==== Available data ====
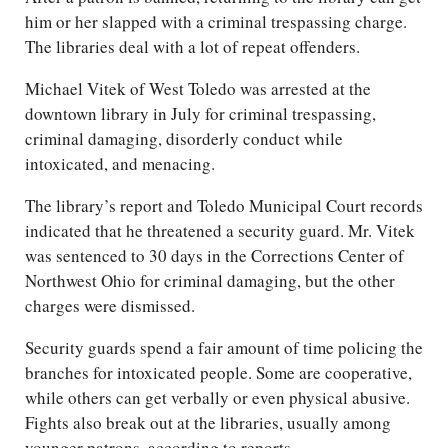
him or her slapped with a criminal trespassing charge.
The libraries deal with a lot of repeat offenders.
Michael Vitek of West Toledo was arrested at the
downtown library in July for criminal trespassing,
criminal damaging, disorderly conduct while
intoxicated, and menacing.
The library’s report and Toledo Municipal Court records
indicated that he threatened a security guard. Mr. Vitek
was sentenced to 30 days in the Corrections Center of
Northwest Ohio for criminal damaging, but the other
charges were dismissed.
Security guards spend a fair amount of time policing the
branches for intoxicated people. Some are cooperative,
while others can get verbally or even physical abusive.
Fights also break out at the libraries, usually among
younger patrons, according to reports.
====
__What you are asked to do__.
All lines from the one with "branches for intoxicated" through the end of the records need to be copied exactly, and no other lines.

__Result of this task__.
branches for intoxicated people. Some are cooperative,
while others can get verbally or even physical abusive.
Fights also break out at the libraries, usually among
younger patrons, according to reports.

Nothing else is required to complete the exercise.